The trends in the marketplace have also brought a change in the services that the payment networks now offer. “Historically, [Visa and MasterCard's] business was transaction processing around cards, now it is electronic payments and mobile payments,” says Mr Bareisis. “In the past they would not have made acquisitions – they would have grown organically,” he adds, commenting that Visa and MasterCard have become much more commercial and dynamic.

Andrew Neeson, head of research at Lafferty Group, believes that the network fees are the main source of revenue for Visa and MasterCard. He points to a change in what the networks are now able to offer their clients. “It is a package of services. It is also about product innovation, customer service and all the support mechanisms that go into it.” Mr Neeson adds that banks may not go for the cheapest option and will consider the whole package, including the incentives and advisory services that may be needed for launching a new cards programme. 

And in terms of which networks the banks issue their cards on, Visa is the bigger player. In terms of the number of cards in issue, at the end of 2011, Visa had a total of 1.9 billion cards in issue versus MasterCard’s 1.1 billion. In 2011, Visa’s billed volume on debit cards was $4684bn compared with MasterCard’s $1185bn.

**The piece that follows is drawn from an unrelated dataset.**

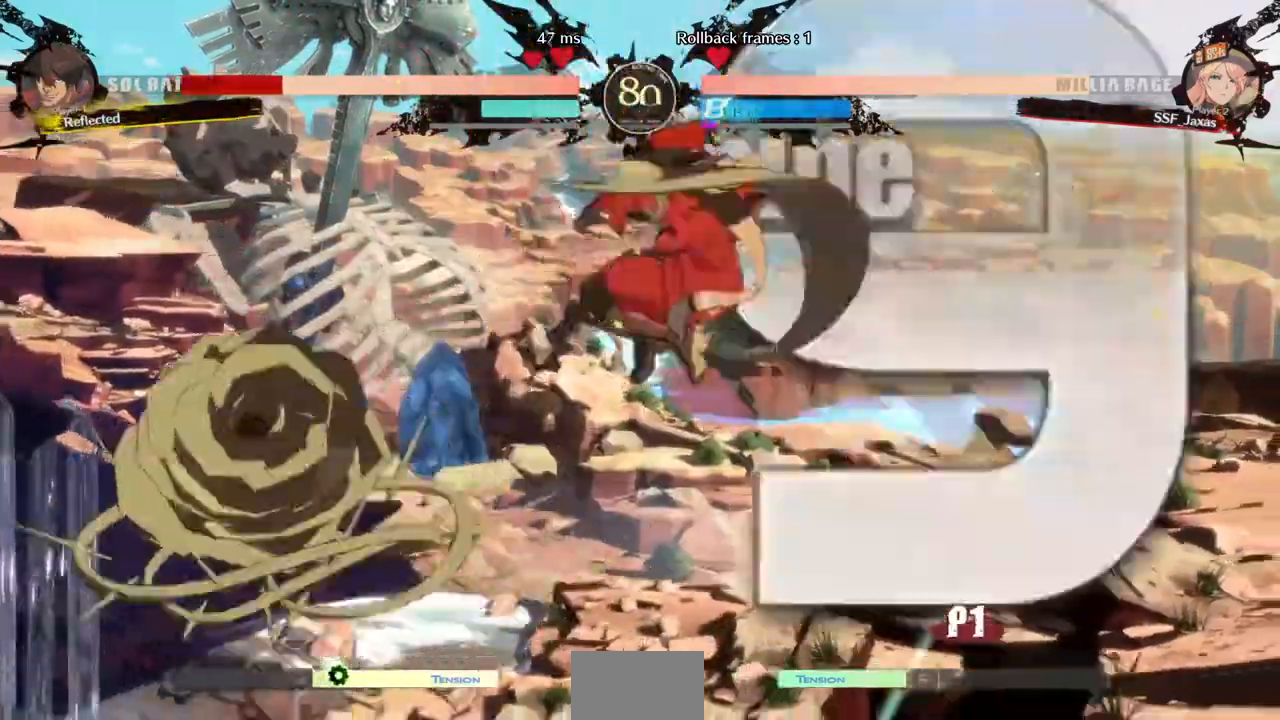
{"buttons": ["DPAD_DOWN", "DPAD_LEFT"]}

And Visa’s billed volume on credit cards for the same period was $2548bn, compared with MasterCard’s $2065bn.

Visa, MasterCard and the battle to stay ahead of the payments revolution2

Mobile strategy: in 2011, Google Wallet launched using MasterCard’s PayPass contactless network

Banking the unbanked

In terms of general trends, Mr Neeson says that in developed markets there has been a decline in credit cards, but that has been mitigated by developing markets, such as the “explosion of Brazil” and the growth of its credit cards market. 

Debit card usage is growing across the globe as people in developed markets are generally using their credit cards less, while in developing markets some people are using debit cards for the first time. “A lot of the increase in debit cards comes from banking the unbanked,” says Mr Neeson. 

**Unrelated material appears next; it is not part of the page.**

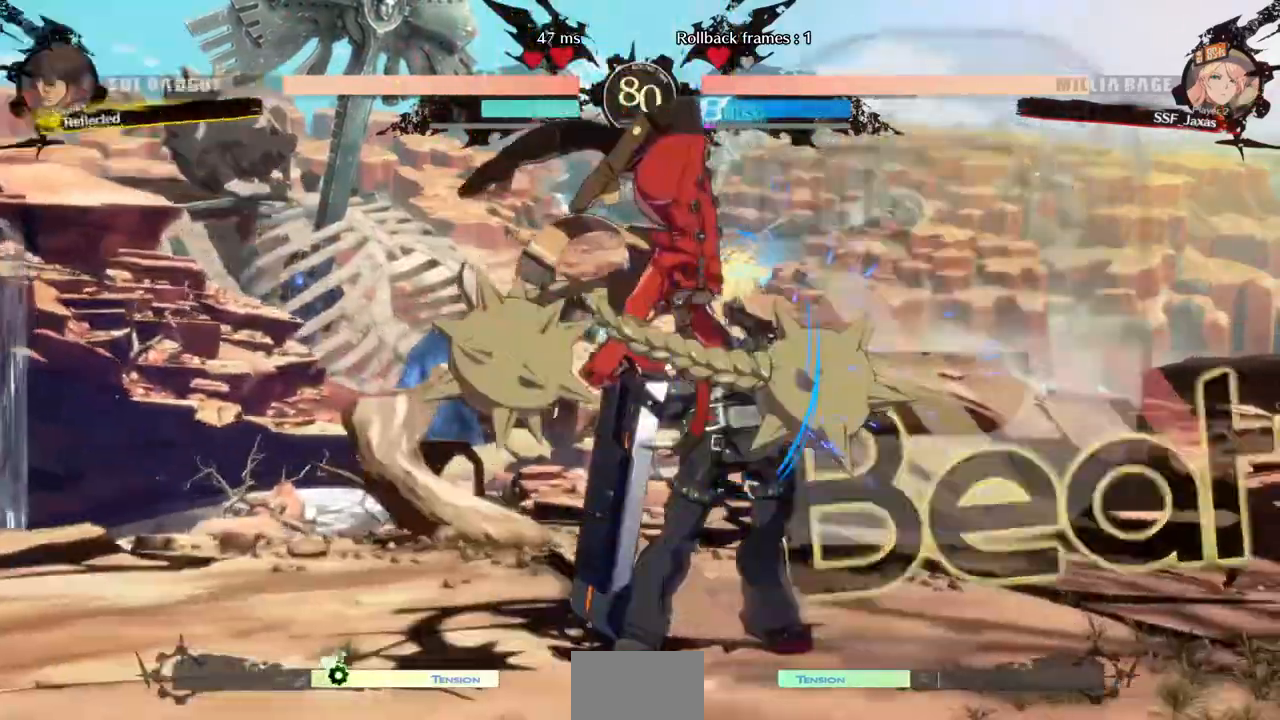
{"buttons": ["R2", "DPAD_DOWN"], "events": [[160, "SQUARE", "down"], [200, "DPAD_LEFT", "up"], [280, "SQUARE", "up"], [400, "R2", "down"]]}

Visa and MasterCard’s legacy as cards companies in a world that is rapidly developing mobile technologies is a challenge for the companies. “It is difficult to predict the future,” says Mr Neeson. “Cards will be around for a long time, but markets such as Africa could jump ahead straight to mobile.” 

Kenya’s M-Pesa is a prime example of such leapfrogging, and many point to the competitive threat that this poses to payment networks such as Visa and MasterCard. 

Mr Neeson, however, argues that the biggest challenge for Visa and MasterCard comes from Asia. “China is potentially the biggest debit card market in the world,” he says, adding that the domestic card scheme China UnionPay (CUP) up until recently had a monopoly of domestic payments. 

“The next big market that has not quite exploded yet is India,” says Mr Neeson. He explains that India is an underpenetrated card market where previously Visa and MasterCard had an advantage because there was no competition. That changed in March 2012 when the National Payments Council of India launched RuPay, a national debit scheme that aims to provide a lower-cost payment network. 

“Visa and MasterCard from a position of relative strength are now suddenly on the back foot,” says Mr Neeson of the growing threat from the likes of CUP and RuPay. 

In terms of the competitive threats that the new payments landscape poses, Mr Saunders at Visa Inc says: “The reality is: this is, and always has been, a highly competitive industry, from established players to emerging upstarts. Competition benefits everyone – it is a guiding principle of our economy – and we welcome it. And we remain extremely confident in our strategy, and our ability to compete for our clients’ business against the other players in payments.”

In their post-IPO era, Visa and MasterCard will continue to confront the challenges of these other players – and alternative payments – as the companies adapt to a rapidly changing payments landscape and seek to maintain their position as icons of consumer payments.